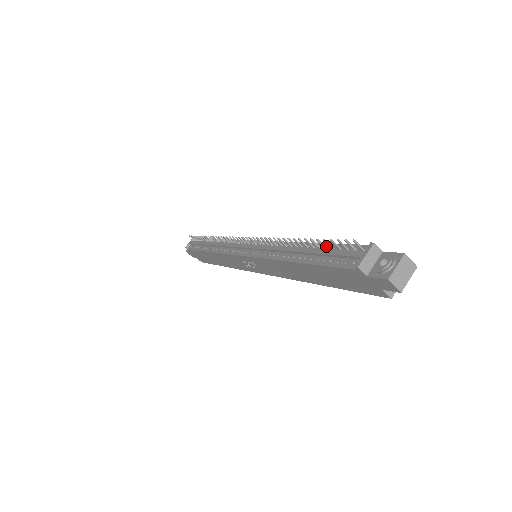
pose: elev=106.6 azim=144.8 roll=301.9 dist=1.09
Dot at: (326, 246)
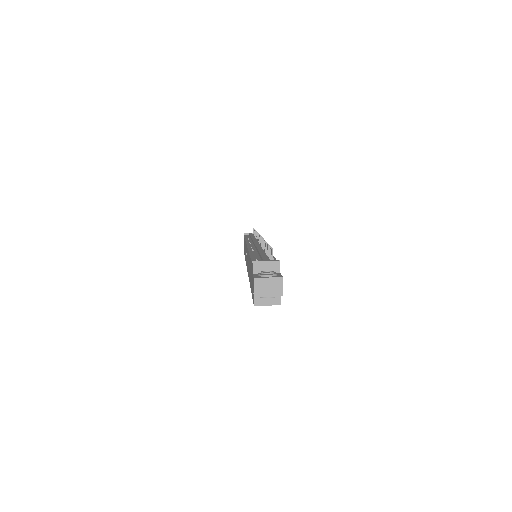
Dot at: occluded
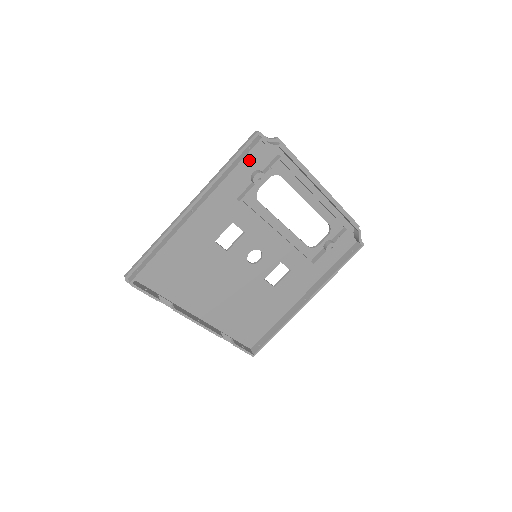
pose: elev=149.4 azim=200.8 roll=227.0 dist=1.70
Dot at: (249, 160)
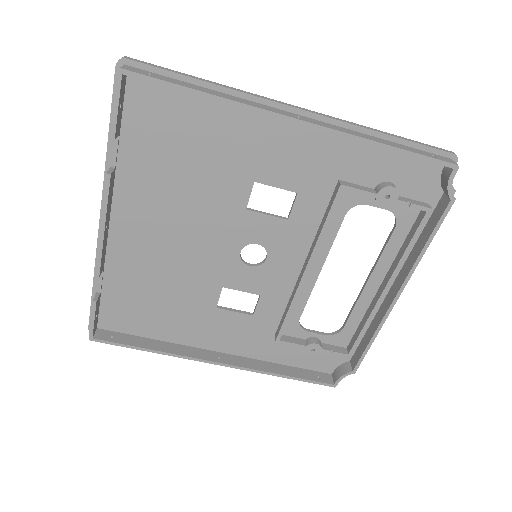
Dot at: (408, 166)
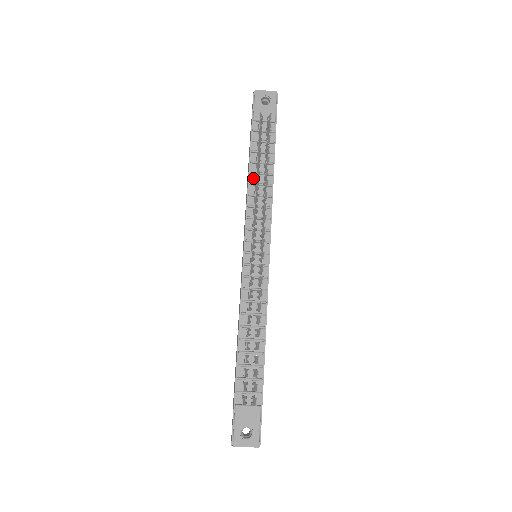
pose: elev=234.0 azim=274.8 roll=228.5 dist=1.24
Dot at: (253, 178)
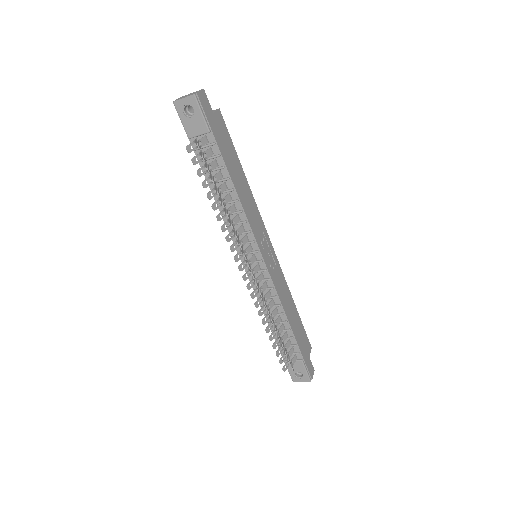
Dot at: occluded
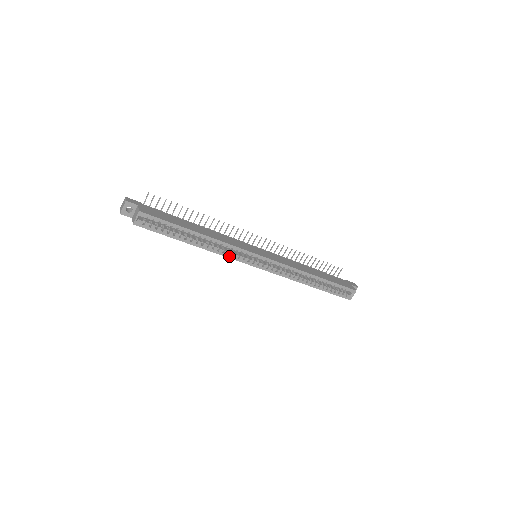
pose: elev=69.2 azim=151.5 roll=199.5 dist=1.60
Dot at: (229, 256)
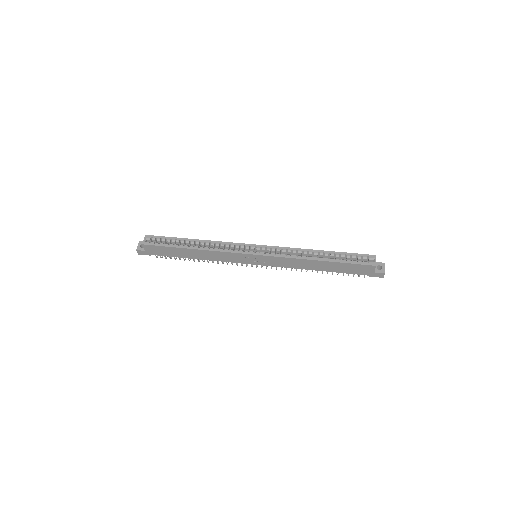
Dot at: (225, 251)
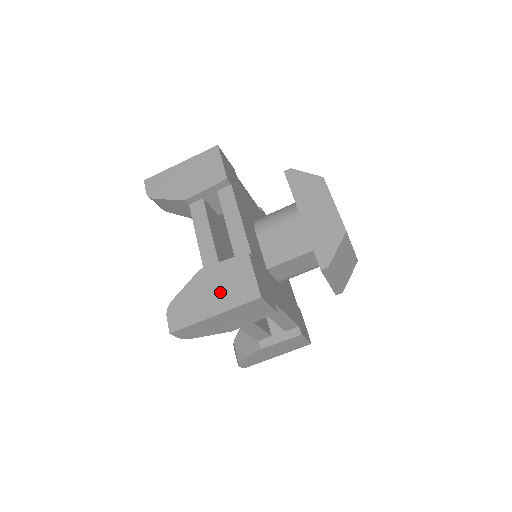
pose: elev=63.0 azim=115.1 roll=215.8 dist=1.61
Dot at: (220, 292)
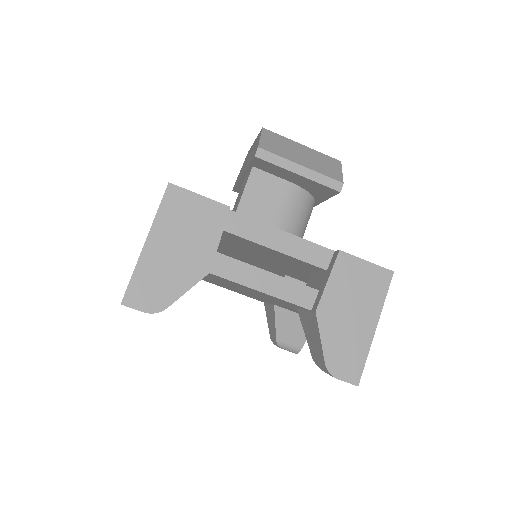
Dot at: occluded
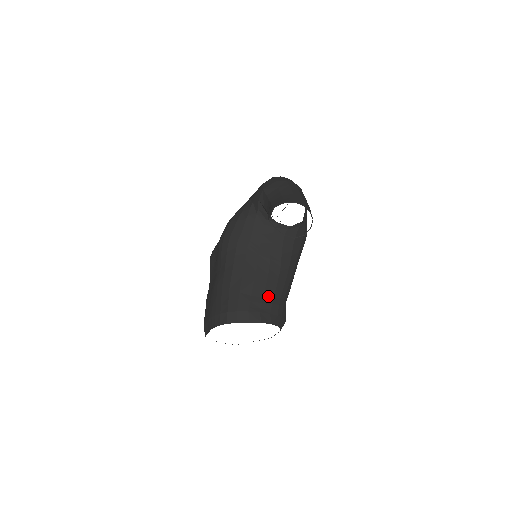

######

- Given problem -
How many lines in the listing above contain the string "dist"? Reply with the number alone.

- Response to this task -
5